### TEKS SUMBER
------

Kamis, 19 Februari 2015

Detik-detik Kepergian Siti Aminah

DETIK-DETIK kepergian Siti Aminah ( ibunda tercinta RASULALLOH )

....Suatu hari timbul keinginan dalam hati Aminah untuk membawa Muhammad kecil(-/+6thn) ke Yastrib (Madinah) tuk diperkenalkan dengan sanak keluarga pihak ayahnya (Abdullah) yg memang keturunan bani Ady bin Najar.

Maka berangkatlah Muhammad, bundanya dan Ummu Aiman ( budak perempuan peninggalan ayahnya), mereka pergi ikut rombongan kafilah dagang, setibanya di Madinah Muhammad kecil di perkenalkan dgn banyak saudaranya dan mereka menyayanginya, di Madinah Muhammad kecil bermain dengan senangnya dalam kehangatan cinta dari keluargnya hingga tak terasa sudah lebih sebulan mereka menetap dan kini tibalah saatnya tuk kembali pulang.

------

### TUGAS LATIHAN
**A.** Jawablah pertanyaan berikut berdasarkan kisah kepergian Siti Aminah di atas.
(i) Ke kota mana Aminah ingin membawa Muhammad kecil?
(ii) Siapakah Ummu Aiman menurut kisah tersebut?
(iii) Berapa lama mereka menetap di Madinah sebelum tiba saatnya pulang?
**B.** Teruskan kisah kepergian Siti Aminah di atas, dimulai setelah kalimat terakhirnya.
Catatan yang menyusul merupakan bahan tersendiri yang terpisah dari kisah di atas.

### BARIS DATA
------

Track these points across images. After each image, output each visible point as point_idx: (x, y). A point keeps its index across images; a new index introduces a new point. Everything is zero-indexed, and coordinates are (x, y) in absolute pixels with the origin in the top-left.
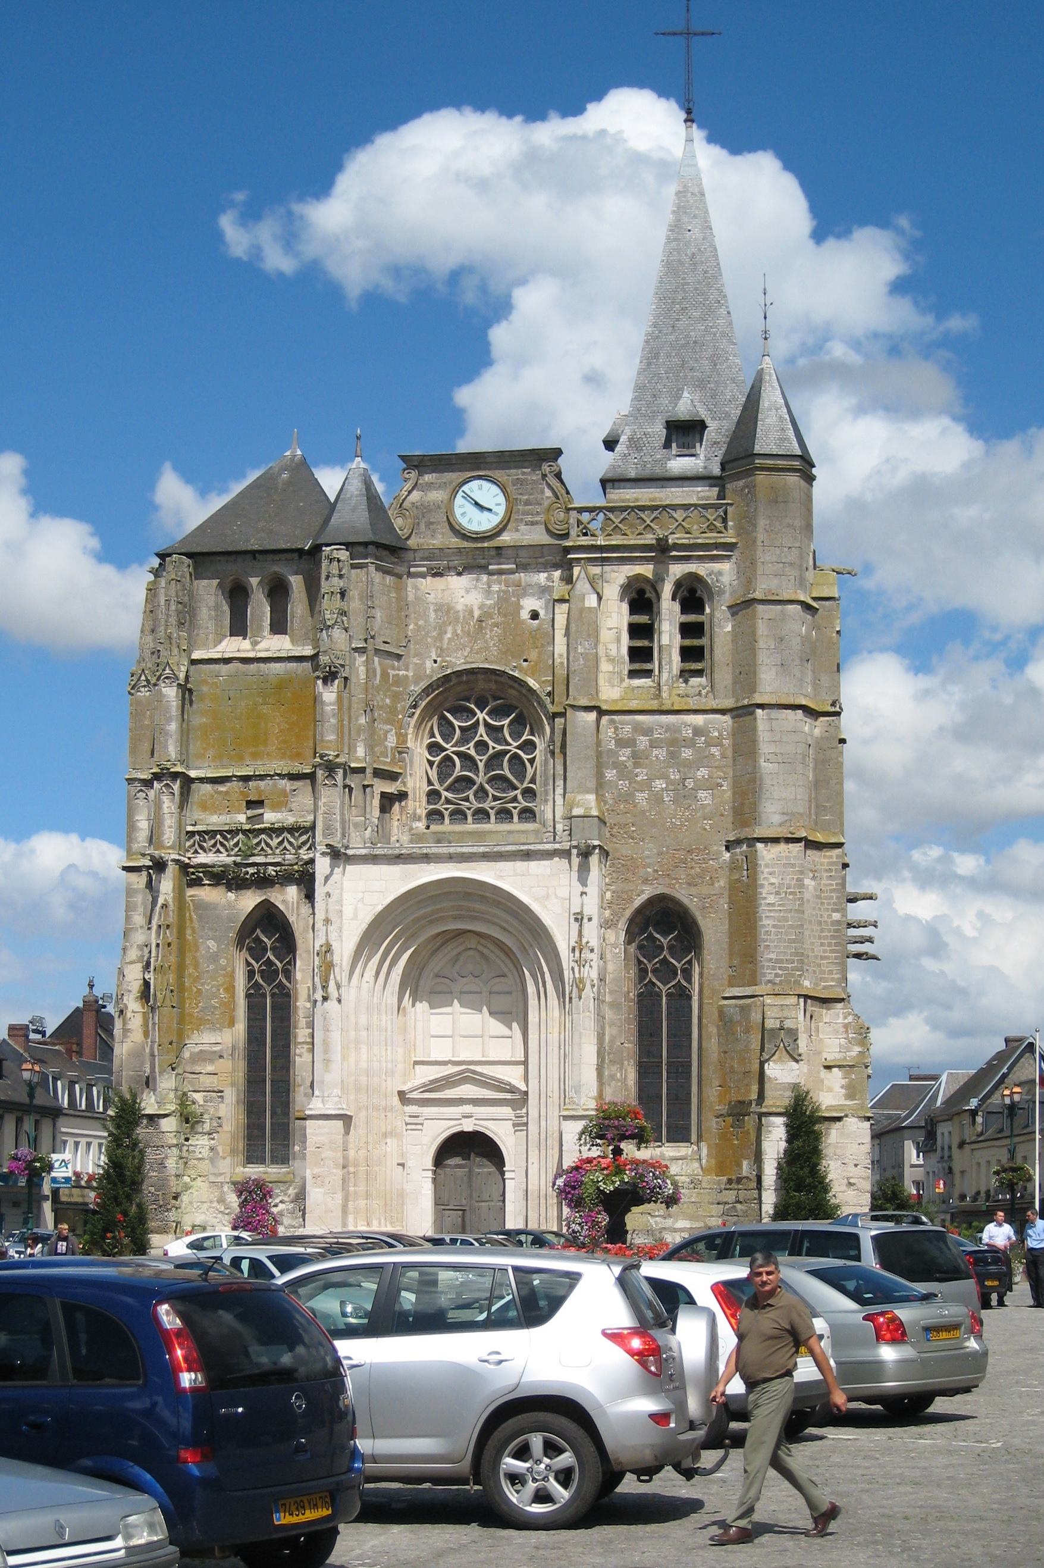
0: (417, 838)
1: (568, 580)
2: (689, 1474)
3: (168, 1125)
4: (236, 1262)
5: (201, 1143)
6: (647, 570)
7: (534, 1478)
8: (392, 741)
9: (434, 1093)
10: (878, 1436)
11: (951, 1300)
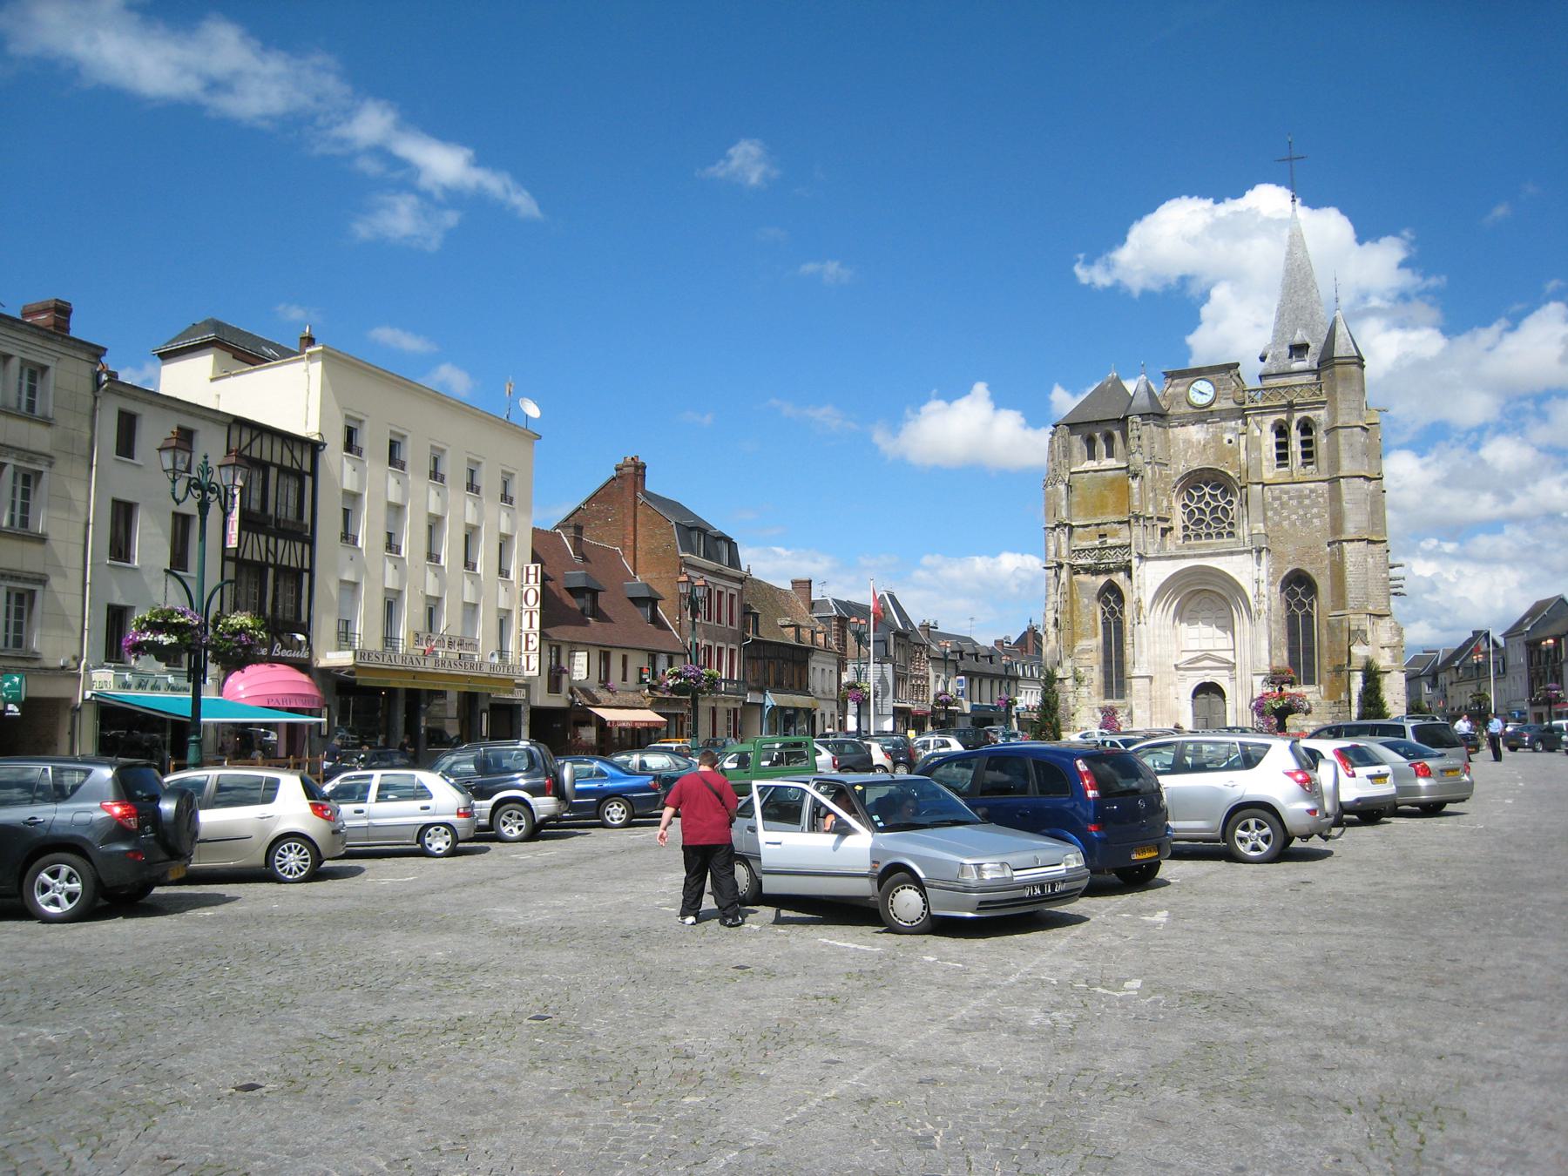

------

### KUNCI JAWABAN
**A.**
(i) Ke Yastrib (Madinah).
(ii) Budak perempuan peninggalan ayah Muhammad.
(iii) Lebih dari sebulan.

**B.**
Kelak setelah menjadi RASUL ia akan kembali & di sambut penuh cinta oleh penduduknya. Pulang dgn hati berat karena rindu akan suasana Madinah.
Tapi ia tak tahu, sebuah takdir besar dan pilu menanti dalam perjalanan pulang ini.

Cuaca buruk, angin & badai pasir menghadang rombongan kafilah ini, semua rombongan was-was, berdoa serta kondisi fisik mereka lemah.
Benar saja, udara panas tak kuasa di tanggung Aminah. Ia lemas dan jatuh sakit, Ummu Aiman cemas di tengah perjalanan badan Aminah tiba2 panas tinggi dan kondisi tidak memungkinkan tuk melanjutkan & memutuskan berhenti d bawah pohon (rombongan kafilah tdk mngkin berhenti hanya karena ada anggota yg sakit, terpaksa Aminah,Aiman & Muhammad di tinggalkan)

Ummu Aiman makin cemas ia merasa tdk bisa tangani sakitnya yg tambah parah. Apa yg bisa dilakukan seorang budak perempuan tanpa pengalaman di tengah gurun tandus? hnya sebisanya yg bisa ia lakukan.
Lalu ia memandang wajah Mahammad kecil dgn kesedihan berlipat. Kasihan sakali anak ini, pikirnya. Ia yatim sejak di kandungan & kini menyaksikan bundanya terbaring tak berdaya.
Batinnya sedih, airmatanya berlinang menyaksikan bundanya berbaring tak berdaya.
Tangannya yang kecil memijit kepala bundanya yg dicinta dengan rasa sayang.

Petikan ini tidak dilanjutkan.